_Task requirements_.
Tally how many of the lines below contain the word "Name", and reply with that number alone.

_Entries supplied_.
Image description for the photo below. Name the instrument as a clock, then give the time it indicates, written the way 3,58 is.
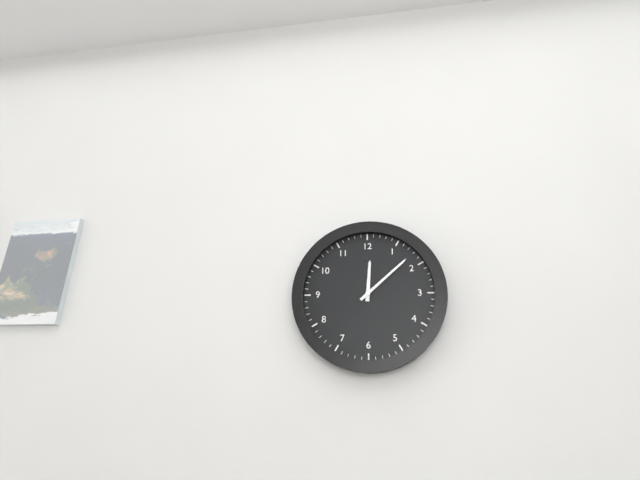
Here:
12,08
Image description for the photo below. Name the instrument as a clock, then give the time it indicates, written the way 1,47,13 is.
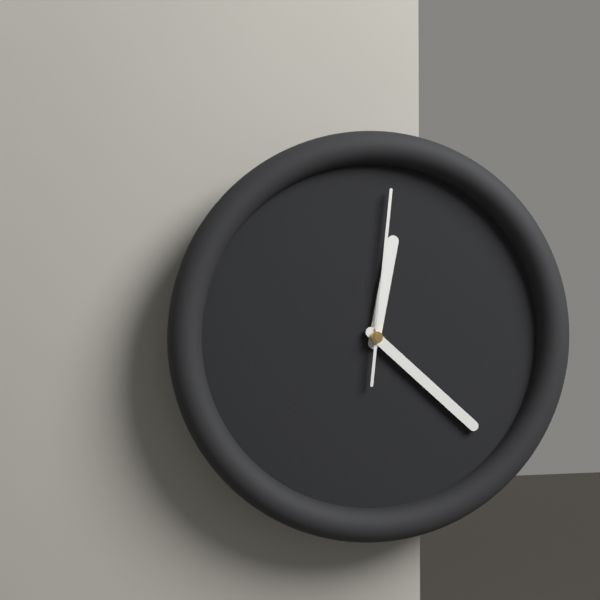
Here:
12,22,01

* * *

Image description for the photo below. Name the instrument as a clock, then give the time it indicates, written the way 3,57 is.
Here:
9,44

==

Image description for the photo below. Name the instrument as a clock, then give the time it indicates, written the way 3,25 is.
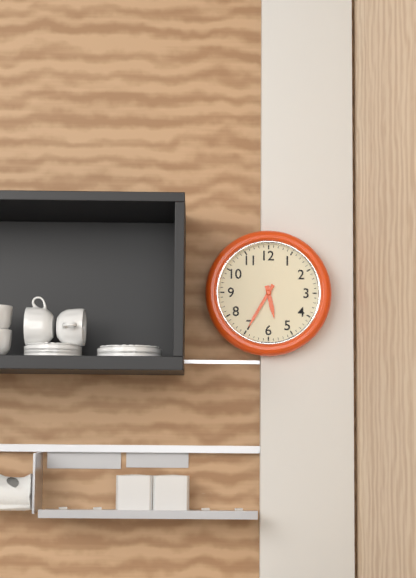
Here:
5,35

_Answer to the problem_.
4